Nesse fortíssimo documentário de Everardo González, a desintegração do estado mexicano e a desumanização das pessoas pela violência ligada ao narcotráfico se fazem mostrar por depoimentos de vítimas e algozes. Todos aparecem com o rosto coberto por uma máscara de tecido, que se vai umedecendo pelas lágrimas e o suor.
As máscaras igualam a todos num ciclo de dor, ódio, arrependimento e desejo de vingança e justiça. As identidades tendem a se confundir no anonimato e na homogeneidade das máscaras, ecoando a incerteza dos mexicanos sobre quem está de que lado. Os depoimentos são cheios de autoconsciência, sofrimento e uma aparente franqueza que atravessa as máscaras. Mesmo os “coadjuvantes” estão mascarados. É um uso impactante do modelo de “cabeças falantes”.
Meninas lembram de como seus pais foram sequestrados para nunca mais serem vistos.

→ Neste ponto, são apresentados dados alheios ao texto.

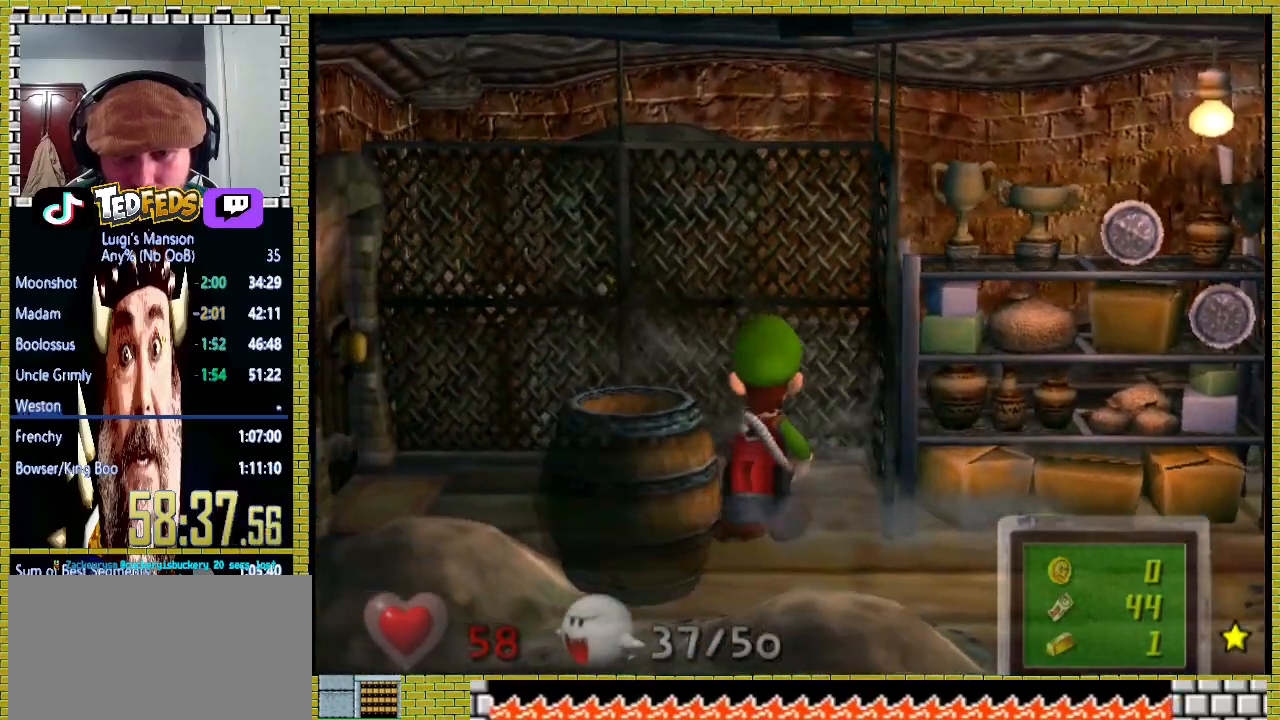
{"dt_ms": 500, "buttons": [], "left_stick": "center", "right_stick": "center", "events": [[100, "left_stick", "center"], [167, "right_stick", "up"], [333, "right_stick", "left"], [467, "right_stick", "center"]]}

Uma mãe procurou pelos quatro filhos desaparecidos até encontrar seus corpos enterrados no deserto. Jovens sicários contam como se sentiam ao fuzilar devedores do tráfico ou mesmo suas famílias, incluindo crianças (ganhavam até 3.000 dólares por um assassinato). Um traficante diz como foi detido e torturado por policiais. Um desertor do exército fala de como se dispunha até a matar inocentes (“Somos especialistas em cumprir ordens”). Um justiceiro paramilitar explica a “necessidade” de seu trabalho quando a justiça oficial não funciona.
A LIBERDADE DO DIABO é um filme altamente dramático, com desenho sonoro muito climático, trilha sonora de tensão gelada e ótima fotografia. É poderoso o efeito obtido pelas máscaras e o olhar e a voz densos dos depoentes. No final, um silêncio ensurdecedor ocupa o lugar das falas. É quando a mãe de quatro mortos retira a máscara e revela seu rosto, o único a aparecer em todo o filme.
Atualização: este filme venceu o Prêmio Fênix de melhor documentário iberoamericano em 2017.